Chief of staff of the rebel Free Syrian Army Selim Idriss announced his “definitive rejection of the Russian initiative . . . We ask that the international community not be content with withdrawing chemical weapons . . . but to hold the perpetrator accountable [for using such weapons] and prosecute him at the International Criminal Court.”

Turkish prime minister Recep Tayyip Erdogan, a key supporter of the opposition and the rebels, accused the Syrian government of failing to live up “to any of its pledges” and said the Russian proposal has given it time to commit “new massacres”.

CIA aid
The CIA has been delivering lethal aid to selected Syrian rebel groups. The shipments include light weapons and ammunition which, it is said, can be traced to intended recipients, as well as non-lethal aid such as vehicles.

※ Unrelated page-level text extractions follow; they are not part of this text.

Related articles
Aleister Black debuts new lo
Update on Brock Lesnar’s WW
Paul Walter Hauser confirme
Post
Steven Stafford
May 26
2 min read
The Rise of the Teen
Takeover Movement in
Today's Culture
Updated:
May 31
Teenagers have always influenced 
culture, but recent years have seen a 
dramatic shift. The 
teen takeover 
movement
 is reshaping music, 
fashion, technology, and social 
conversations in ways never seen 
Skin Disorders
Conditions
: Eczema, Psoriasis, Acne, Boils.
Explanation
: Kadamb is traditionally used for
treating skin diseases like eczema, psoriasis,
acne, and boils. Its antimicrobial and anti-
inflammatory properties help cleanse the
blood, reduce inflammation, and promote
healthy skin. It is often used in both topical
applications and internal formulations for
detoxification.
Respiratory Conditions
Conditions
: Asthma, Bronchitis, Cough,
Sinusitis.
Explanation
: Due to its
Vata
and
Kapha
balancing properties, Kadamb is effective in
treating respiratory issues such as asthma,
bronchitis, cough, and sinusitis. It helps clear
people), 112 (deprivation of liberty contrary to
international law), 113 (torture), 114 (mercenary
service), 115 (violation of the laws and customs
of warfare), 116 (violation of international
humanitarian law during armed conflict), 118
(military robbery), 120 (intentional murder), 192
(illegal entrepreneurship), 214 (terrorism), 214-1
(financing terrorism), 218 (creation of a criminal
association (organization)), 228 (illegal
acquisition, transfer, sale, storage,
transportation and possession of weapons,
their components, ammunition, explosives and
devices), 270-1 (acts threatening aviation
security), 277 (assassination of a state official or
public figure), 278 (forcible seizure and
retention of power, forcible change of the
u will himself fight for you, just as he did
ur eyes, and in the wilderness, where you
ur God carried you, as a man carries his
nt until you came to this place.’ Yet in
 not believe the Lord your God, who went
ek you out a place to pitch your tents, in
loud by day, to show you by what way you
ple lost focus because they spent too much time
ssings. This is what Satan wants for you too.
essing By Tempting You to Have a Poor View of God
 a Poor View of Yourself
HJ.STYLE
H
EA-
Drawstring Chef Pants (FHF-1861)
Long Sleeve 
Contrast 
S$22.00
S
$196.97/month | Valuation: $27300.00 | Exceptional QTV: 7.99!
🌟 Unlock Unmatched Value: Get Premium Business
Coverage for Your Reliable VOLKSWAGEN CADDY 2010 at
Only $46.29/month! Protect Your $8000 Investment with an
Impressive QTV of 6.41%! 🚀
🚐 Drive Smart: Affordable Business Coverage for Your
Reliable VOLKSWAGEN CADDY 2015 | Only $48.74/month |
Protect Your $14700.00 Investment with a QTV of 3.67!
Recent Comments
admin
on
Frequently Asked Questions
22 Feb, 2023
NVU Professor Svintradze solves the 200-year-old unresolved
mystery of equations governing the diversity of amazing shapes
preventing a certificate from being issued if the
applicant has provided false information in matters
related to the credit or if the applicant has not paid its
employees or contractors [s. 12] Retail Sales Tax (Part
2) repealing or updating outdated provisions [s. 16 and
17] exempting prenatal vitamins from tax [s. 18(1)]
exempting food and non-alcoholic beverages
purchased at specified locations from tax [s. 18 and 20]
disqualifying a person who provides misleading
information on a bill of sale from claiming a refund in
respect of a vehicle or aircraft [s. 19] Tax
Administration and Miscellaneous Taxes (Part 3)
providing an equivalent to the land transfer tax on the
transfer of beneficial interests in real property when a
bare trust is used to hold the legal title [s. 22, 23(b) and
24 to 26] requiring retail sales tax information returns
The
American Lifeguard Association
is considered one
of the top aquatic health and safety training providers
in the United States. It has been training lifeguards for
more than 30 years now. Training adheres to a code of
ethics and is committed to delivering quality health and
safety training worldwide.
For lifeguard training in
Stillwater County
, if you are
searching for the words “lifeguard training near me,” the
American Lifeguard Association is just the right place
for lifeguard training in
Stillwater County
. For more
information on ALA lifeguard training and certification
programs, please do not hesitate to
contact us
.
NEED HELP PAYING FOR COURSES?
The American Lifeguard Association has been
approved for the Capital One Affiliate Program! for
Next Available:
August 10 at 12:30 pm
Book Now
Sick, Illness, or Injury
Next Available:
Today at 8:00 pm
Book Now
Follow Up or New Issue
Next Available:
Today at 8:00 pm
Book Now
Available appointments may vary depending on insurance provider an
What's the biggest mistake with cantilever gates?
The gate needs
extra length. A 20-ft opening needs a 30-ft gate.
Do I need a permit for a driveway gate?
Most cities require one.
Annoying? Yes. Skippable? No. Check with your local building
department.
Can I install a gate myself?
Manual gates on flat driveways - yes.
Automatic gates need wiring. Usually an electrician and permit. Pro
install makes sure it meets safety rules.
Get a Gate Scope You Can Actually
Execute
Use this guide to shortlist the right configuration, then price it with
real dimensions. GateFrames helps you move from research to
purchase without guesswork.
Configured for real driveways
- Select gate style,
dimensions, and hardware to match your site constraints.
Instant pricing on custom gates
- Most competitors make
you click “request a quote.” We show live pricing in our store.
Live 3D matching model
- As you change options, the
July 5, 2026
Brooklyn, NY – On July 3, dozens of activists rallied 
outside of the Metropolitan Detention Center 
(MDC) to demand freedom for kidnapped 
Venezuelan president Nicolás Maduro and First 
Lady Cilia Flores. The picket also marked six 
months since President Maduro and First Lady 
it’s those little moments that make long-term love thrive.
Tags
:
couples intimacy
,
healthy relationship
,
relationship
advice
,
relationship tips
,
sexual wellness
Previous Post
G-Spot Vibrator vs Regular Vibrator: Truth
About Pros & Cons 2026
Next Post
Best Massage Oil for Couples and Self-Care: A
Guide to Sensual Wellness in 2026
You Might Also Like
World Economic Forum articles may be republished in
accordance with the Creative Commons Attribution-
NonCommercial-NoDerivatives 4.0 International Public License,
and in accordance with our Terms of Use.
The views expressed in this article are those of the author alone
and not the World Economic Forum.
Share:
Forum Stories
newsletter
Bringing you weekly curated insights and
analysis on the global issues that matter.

However, some groups are fundamentalist and co-operate closely with al-Qaeda- linked groups, which generally have better and more abundant weaponry than those not affiliated with al-Qaeda.

The Obama administration’s decision to deliver weaponry marks a deepening of its involvement in the conflict.

On the ground in Syria, fighting in the northeast between Kurdish fighters and al-Qaeda linked factions, Jabhat al-Nusra and the Islamic State in Iraq, has killed 50, opposition activists said.

Syrian war planes reportedly bombed a key hospital in rebel-held al-Bab, a town 30km north of Aleppo city.

The state news agency Sana reported that troops killed 14 “terrorists”, armed opponents, north of al-Bab.

Syrian minister in charge of administering aid, Omar Ghalwanji said families displaced by the conflict need more than €1 billion in aid but “there is a deficit of 57 per cent”.

The Red Cross urged the US and Russia to press the Syrian government and its opponents to aid the transfer of medical assistance to conflicted areas.